The first unit test is shown:

it('can validate input files', () => {
    const testValues: FileUploadedStatus[] = 
    [
        { FileName: 'test-file-1.txt', Size: 100, Status: 'PENDING', Uploaded: 'NO' },
        { FileName: 'test-file-2.pdf', Size: 50, Status: 'PENDING', Uploaded: 'NO' }
    ];
    const testAllowedFileTypes: AllowedFileType[] = 
    [
        { fileType: 'txt', description: 'Text files' }, 
        { fileType: 'csv', description: 'CSV files' },
        { fileType: 'pdf', description: 'PDF files' }  
    ];
    component.allowableFileTypes(testAllowedFileTypes);
    component.fileLengthLimitation(100);
    component.selectedInputFiles(testValues);
    expect(component.fileListStatus.length).toEqual(testValues.length);
});

To test the inputs match expected outputs we use the line:

expect(component.fileListStatus.length).toEqual(testValues.length);

If our logic within the component’s ValidateInputFile() modifies then the above test will catch any changes that fail logically to satisfy the resulting test expectations.

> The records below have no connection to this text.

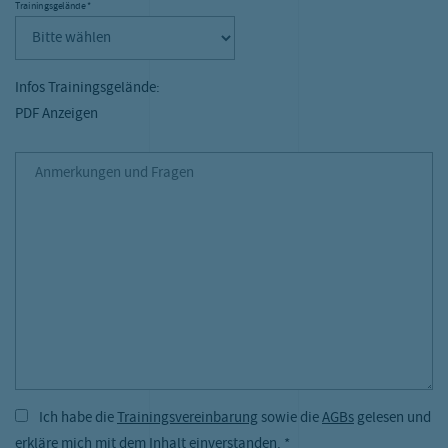
Trainingsgelände
*
Trainingsgelände Pflichtfeld
Infos Trainingsgelände:
PDF Anzeigen
Anmerkungen und Fragen
Anmerkungen und Fragen
Ich habe die
Trainingsvereinbarung
sowie die
AGBs
gelesen und
erkläre mich mit dem Inhalt einverstanden.
*
Pflichtfeld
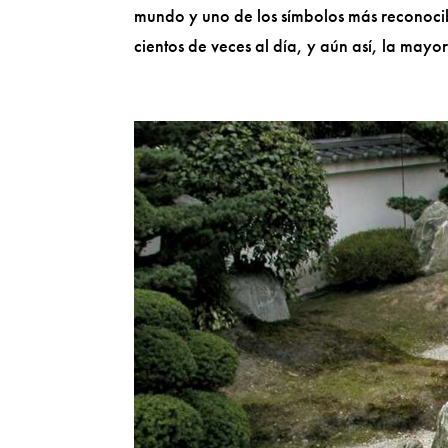
mundo y uno de los símbolos más reconocib
cientos de veces al día, y aún así, la mayor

Note: Before we could implement the above, we had to refactor the code within our component to allow the ValidateInputFile() to be used by both the test specification and the UI HTML input control that selects files during manual testing and E2E testing.

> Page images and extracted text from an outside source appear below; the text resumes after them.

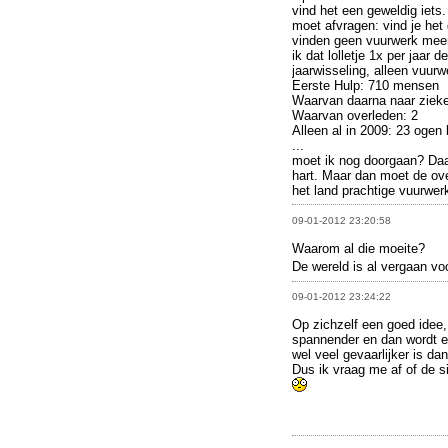
vind het een geweldig iets.
moet afvragen: vind je het
vinden geen vuurwerk meer
ik dat lolletje 1x per jaar
jaarwisseling, alleen vuurw
Eerste Hulp: 710 mensen
Waarvan daarna naar zieke
Waarvan overleden: 2
Alleen al in 2009: 23 ogen 
...
moet ik nog doorgaan? Daa
hart. Maar dan moet de ove
het land prachtige vuurwe
09-01-2012 23:20:58
Waarom al die moeite?
De wereld is al vergaan voo
09-01-2012 23:24:22
Op zichzelf een goed idee,
spannender en dan wordt e
wel veel gevaarlijker is dan
Dus ik vraag me af of de si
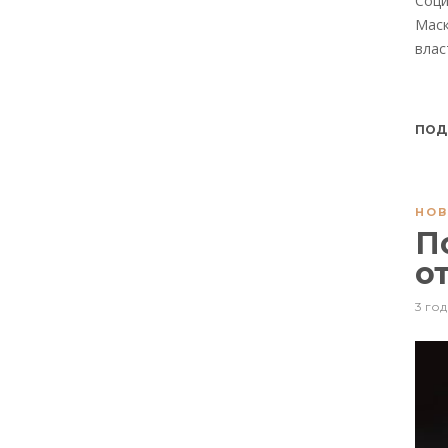
Соци
Маск
влас
ПОД
НОВ
П
о
3 год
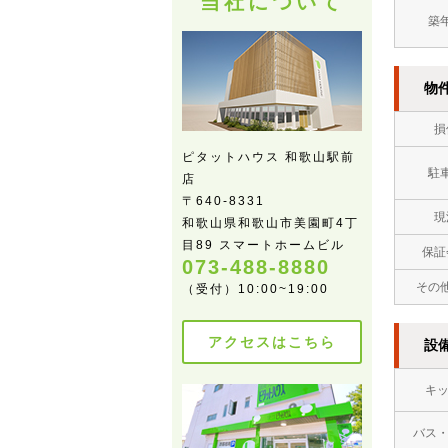
当社について
築
物
損
ピタットハウス 和歌山駅前
駐
店
〒640-8331
現
和歌山県和歌山市美園町4丁
目89 スマートホームビル
保証
073-488-8880
その
（受付）10:00~19:00
アクセスはこちら
設
キ
バス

The next test we test a failure case where at least one invalid file causes the expected number of invalid files to be satisfied. The test is as shown:

it('can invalidate input files', () => {
    const testValues: FileUploadedStatus[] = 
    [
        { FileName: 'test-file-1.txt', Size: 100, Status: 'PENDING', Uploaded: 'NO' },
        { FileName: 'test-file-2.txt', Size: 120, Status: 'PENDING', Uploaded: 'NO' },
        { FileName: 'test-file-3.xls', Size: 50, Status: 'PENDING', Uploaded: 'NO' }
    ];
    const testAllowedFileTypes: AllowedFileType[] = 
    [
        { fileType: 'txt', description: 'Text files' }, 
        { fileType: 'csv', description: 'CSV files' },
        { fileType: 'pdf', description: 'PDF files' }  
    ];
    component.allowableFileTypes(testAllowedFileTypes);
    component.fileLengthLimitation(100);
    component.selectedInputFiles(testValues);
    expect(component.invalidFiles.length).toEqual(2);
});

Note that in the above tests we have not used any test doubles from the Jasmine Spy class and have tested the internal logic of our file uploader component.

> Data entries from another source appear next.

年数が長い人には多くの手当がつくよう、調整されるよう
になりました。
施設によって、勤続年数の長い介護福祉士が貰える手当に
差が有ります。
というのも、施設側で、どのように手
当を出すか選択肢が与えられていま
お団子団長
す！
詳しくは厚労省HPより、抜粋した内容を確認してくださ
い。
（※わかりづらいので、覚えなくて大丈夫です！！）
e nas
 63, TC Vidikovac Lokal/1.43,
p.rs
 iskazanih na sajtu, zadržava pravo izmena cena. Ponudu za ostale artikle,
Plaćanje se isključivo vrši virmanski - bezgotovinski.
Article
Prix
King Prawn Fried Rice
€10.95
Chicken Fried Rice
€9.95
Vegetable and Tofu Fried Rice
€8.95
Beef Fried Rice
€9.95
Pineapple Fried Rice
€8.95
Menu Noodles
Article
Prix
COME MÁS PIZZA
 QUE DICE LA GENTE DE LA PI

When we run our tests using the command:

ng test 

the following display output from the Karma test driver will ensue:

In our application if we configure the file upload configuration to handle the following file types:

TXT

PDF

CSV

and a maximum file length of 100, then we run the application and select the files as shown:

And try a manual test, the outcome should reflect the input validations and expected outputs generated within the component, with the output is as shown:

As we can see from the sample unit test, the Jasmine test framework is quite a powerful tool to use when testing the internal business logic within Angular components in isolation. This gives developers the capability in being able to write effective tests that can be constructed as part of end-to-end application test suites.

That is all for today.

Thank you for viewing this post and I hope you found it useful and informative.